What is the Impact of the Plevin Ruling for PPI claimants?
The regulator is cutting off PPI reclaims, so if you have or ever had a loan, mortgage, credit or store card, overdraft or a catalogue debt, take note. Even if your claims have been rejected, you can reclaim.
Here are the 5 things you must know about PPI reclaim:
1. Now just having had PPI means you were mis-sold
2. Deadline is 2019, but act ASAP to beat the queue
3. Don't assume 'it's not me' - even if you have said no to it.
4. You can use our free online tool to check PPI.
5. A typical payout is around £3,000 and therefore it is worth your time.
Now, just having PPI means that you were likely mis-sold the policy by your bank or lender. Within the deadline announcement, a new mis-selling category called 'Plevin' was confirmed. It comes into effect by 29 August this year.
This Plevin ruling means if over 50% of your PPI policy’s cost went as commission to the lender without your consent, you are due back the extra above that. For this to count, your PPI has to have still been active at some point since 2008.
Staggeringly, with a PPI policy attached with a loan, on an average 67% of what you paid was pocketed by banks as commission from insurers, and banks almost never mentioned it in their papers. So, millions more people are owed possibly billions of pounds in compensation.
On a £10,000 loan over five years, your 'Plevin' compensation would typically be around £500 (if you're due all the PPI back for other mis-selling, you don't get both).
Lenders are forced to write about Plevin to 1.2 million people who've had their claims rejected in the past. Yet if you've never complained, but are owed, bizarrely you won't be told and you need to take it up.
The Key Steps to Reclaiming PPI
There’s no time limit on PPI reclaiming - you can go back as long as you like, as long as you’ve evidence.
Check all old loans, credit cards, mortgages, store cards and overdrafts to see if there was PPI policy attached with any of them.

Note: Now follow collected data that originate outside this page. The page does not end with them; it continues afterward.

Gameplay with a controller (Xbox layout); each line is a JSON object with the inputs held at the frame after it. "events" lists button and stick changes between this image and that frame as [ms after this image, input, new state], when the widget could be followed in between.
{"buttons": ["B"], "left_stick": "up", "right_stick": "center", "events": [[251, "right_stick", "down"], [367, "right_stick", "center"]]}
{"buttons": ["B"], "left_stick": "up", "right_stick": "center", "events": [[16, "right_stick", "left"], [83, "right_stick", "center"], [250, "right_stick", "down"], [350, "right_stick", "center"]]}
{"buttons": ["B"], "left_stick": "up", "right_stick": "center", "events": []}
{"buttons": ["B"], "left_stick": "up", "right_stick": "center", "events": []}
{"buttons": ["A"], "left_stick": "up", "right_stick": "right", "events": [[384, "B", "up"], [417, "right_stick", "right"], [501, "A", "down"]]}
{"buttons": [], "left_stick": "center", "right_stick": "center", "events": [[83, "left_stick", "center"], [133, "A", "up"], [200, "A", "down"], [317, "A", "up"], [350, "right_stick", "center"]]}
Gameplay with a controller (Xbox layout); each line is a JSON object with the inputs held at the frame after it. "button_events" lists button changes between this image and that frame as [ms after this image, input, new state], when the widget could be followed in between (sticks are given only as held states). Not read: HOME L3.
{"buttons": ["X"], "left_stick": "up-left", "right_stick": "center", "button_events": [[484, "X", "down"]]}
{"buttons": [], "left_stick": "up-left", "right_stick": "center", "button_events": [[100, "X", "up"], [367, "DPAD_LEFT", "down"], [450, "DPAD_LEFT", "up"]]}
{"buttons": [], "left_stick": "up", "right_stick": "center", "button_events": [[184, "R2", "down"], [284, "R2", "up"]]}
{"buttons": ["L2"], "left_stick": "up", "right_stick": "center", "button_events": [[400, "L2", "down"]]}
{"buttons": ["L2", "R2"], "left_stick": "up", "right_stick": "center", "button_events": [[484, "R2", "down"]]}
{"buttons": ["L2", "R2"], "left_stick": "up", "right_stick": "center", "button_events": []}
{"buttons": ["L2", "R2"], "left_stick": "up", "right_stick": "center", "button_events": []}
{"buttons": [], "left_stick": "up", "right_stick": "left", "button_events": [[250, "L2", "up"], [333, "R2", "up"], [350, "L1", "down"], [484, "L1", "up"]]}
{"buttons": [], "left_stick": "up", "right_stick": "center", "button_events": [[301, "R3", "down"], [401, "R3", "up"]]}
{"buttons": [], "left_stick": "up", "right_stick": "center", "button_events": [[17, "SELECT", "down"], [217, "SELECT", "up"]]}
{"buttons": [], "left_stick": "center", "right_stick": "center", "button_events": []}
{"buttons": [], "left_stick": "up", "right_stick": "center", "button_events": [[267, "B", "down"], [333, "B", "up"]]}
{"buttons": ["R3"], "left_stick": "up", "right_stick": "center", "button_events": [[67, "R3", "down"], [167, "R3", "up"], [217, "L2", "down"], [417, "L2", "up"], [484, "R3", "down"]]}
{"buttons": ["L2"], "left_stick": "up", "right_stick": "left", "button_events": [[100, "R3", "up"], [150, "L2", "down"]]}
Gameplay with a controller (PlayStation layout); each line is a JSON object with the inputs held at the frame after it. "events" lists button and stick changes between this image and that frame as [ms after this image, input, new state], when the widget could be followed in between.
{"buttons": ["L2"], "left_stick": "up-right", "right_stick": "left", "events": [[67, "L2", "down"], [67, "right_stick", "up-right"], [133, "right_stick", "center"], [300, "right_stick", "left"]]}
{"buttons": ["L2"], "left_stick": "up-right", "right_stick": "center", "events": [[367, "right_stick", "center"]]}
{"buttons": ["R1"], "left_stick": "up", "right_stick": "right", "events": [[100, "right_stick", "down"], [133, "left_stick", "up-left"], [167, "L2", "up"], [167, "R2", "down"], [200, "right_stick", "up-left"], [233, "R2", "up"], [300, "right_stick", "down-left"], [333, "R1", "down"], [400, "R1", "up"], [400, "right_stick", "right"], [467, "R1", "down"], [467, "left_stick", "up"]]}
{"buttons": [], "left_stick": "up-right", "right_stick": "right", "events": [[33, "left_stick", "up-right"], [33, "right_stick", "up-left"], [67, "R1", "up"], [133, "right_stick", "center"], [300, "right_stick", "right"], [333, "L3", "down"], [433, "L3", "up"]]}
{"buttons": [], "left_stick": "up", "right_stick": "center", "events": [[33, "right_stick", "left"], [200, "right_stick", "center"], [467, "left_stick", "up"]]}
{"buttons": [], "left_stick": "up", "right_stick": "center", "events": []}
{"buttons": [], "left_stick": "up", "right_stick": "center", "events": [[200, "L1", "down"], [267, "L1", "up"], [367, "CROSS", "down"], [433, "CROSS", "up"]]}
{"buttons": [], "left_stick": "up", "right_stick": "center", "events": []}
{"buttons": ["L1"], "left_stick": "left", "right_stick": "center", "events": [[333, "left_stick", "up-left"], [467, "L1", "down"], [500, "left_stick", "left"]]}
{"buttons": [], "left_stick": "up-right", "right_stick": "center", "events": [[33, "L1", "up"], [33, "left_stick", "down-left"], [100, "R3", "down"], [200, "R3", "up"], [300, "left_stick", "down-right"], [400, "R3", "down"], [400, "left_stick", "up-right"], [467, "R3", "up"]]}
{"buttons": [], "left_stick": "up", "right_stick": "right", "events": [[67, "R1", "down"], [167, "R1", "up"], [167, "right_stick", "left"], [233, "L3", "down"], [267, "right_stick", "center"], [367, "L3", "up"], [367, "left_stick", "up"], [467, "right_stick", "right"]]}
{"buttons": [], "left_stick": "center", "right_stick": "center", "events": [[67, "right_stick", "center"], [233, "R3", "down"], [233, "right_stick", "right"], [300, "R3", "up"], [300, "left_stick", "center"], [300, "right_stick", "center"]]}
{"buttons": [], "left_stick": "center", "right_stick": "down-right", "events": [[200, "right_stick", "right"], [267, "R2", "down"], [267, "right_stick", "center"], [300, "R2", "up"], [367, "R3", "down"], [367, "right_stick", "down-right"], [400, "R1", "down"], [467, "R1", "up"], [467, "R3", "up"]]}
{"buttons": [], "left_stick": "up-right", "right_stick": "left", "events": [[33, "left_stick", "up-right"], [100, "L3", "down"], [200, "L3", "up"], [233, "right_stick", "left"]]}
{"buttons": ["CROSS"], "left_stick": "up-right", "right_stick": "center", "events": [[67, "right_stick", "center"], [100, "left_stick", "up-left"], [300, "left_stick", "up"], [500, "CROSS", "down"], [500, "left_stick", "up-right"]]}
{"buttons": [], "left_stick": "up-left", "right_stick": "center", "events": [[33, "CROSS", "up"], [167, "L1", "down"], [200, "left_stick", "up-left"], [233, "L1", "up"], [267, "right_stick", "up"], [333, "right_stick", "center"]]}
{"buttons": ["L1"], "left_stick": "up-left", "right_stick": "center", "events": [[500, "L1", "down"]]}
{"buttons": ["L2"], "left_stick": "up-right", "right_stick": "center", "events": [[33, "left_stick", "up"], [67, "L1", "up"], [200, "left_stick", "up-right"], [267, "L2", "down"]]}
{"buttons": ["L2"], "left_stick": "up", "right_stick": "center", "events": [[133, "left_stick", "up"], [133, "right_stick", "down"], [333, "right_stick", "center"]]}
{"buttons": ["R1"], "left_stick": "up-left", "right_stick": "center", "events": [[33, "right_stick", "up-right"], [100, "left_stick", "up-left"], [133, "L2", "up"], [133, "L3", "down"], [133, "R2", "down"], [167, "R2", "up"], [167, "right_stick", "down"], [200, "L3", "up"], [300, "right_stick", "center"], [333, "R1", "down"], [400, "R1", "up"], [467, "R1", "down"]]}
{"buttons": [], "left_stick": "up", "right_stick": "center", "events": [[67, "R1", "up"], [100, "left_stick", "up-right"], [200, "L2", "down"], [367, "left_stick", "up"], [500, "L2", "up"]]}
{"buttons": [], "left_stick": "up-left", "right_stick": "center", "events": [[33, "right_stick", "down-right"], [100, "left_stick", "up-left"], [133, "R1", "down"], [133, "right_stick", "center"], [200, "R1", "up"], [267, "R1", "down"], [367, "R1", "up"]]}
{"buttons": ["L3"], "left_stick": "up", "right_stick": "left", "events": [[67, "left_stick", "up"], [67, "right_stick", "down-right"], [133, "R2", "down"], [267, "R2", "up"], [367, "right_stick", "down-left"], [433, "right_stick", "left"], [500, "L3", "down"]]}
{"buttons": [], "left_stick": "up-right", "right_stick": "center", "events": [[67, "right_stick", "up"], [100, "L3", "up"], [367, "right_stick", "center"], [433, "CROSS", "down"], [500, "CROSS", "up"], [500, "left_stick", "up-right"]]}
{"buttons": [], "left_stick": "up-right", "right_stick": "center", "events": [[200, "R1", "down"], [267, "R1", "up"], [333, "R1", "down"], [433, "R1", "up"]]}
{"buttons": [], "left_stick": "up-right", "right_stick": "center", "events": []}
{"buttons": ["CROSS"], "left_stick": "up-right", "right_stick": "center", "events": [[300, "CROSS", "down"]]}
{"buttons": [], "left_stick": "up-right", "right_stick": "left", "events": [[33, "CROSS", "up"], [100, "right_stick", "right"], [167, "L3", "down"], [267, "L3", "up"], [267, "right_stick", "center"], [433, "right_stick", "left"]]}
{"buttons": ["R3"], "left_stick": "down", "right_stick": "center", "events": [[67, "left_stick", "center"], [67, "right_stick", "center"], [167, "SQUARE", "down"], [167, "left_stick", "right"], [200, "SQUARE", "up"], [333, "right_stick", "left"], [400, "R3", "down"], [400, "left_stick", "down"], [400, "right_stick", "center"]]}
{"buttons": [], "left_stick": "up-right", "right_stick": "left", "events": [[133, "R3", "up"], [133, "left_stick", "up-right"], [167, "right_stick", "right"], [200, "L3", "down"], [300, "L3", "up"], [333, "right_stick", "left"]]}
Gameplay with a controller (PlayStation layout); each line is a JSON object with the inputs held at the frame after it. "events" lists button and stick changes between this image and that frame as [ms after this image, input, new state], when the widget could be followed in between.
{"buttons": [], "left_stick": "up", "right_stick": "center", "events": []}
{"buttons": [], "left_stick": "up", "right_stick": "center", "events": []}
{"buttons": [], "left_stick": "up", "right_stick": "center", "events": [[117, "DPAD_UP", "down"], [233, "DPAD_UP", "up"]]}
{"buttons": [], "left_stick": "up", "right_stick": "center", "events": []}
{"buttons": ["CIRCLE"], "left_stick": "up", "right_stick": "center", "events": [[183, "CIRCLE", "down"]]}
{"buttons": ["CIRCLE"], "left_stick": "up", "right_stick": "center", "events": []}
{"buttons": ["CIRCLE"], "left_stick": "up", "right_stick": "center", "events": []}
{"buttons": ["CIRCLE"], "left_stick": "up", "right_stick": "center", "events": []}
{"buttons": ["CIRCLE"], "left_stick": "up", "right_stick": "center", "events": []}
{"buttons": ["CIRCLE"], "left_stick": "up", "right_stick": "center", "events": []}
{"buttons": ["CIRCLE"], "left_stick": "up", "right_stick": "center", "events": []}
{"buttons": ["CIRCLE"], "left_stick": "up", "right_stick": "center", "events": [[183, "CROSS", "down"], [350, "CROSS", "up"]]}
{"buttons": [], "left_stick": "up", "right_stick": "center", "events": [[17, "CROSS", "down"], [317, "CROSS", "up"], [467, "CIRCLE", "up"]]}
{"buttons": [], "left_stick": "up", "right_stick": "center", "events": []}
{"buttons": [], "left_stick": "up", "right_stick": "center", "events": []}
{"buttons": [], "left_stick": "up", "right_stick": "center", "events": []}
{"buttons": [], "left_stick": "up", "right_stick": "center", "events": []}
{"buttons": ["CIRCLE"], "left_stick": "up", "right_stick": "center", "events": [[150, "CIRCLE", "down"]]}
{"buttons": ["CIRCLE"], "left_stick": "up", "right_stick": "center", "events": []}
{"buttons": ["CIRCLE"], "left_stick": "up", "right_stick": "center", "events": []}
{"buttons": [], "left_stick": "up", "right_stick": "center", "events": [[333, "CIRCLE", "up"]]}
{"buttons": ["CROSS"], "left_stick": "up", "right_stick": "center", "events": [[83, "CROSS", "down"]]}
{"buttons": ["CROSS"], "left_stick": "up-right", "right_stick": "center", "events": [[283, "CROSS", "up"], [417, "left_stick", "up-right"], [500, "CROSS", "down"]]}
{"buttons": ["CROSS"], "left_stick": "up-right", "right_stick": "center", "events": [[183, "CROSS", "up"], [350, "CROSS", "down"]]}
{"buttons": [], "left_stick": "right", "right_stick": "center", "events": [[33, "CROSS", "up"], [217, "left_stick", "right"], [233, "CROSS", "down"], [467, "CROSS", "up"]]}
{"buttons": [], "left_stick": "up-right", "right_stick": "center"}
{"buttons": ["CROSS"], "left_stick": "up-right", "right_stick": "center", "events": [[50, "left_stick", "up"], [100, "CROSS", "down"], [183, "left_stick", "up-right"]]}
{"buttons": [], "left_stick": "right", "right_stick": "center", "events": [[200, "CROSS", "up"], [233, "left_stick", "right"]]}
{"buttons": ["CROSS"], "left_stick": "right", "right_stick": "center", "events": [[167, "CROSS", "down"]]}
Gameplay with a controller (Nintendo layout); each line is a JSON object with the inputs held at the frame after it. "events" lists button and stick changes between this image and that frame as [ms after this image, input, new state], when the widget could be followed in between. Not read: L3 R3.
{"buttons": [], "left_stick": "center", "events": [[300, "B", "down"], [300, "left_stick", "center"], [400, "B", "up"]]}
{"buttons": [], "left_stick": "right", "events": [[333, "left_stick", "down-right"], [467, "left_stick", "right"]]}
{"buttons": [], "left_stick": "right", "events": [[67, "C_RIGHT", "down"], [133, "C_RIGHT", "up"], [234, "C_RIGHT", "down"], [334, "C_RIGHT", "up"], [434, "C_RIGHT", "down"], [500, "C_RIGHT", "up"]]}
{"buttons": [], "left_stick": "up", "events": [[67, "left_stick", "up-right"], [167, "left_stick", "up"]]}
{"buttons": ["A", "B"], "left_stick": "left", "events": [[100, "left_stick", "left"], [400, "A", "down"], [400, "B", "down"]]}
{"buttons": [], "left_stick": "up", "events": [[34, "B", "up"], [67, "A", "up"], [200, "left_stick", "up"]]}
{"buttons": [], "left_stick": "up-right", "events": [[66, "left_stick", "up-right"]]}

It will have been called something like accident or sickness cover" or "payment insurance".
Check if you were mis-sold. Typical examples of mis-selling include if you were told that PPI was compulsory or that it'd cut your loan costs - sometimes it was added without asking, or even after you'd said no. They had a duty to ensure it was suitable for you. It may not have been if, for instance, you were self-employed but got unemployment cover.
Make a claim yourself with FOS (Financial Ombudsman Service) or take help of a claim management company.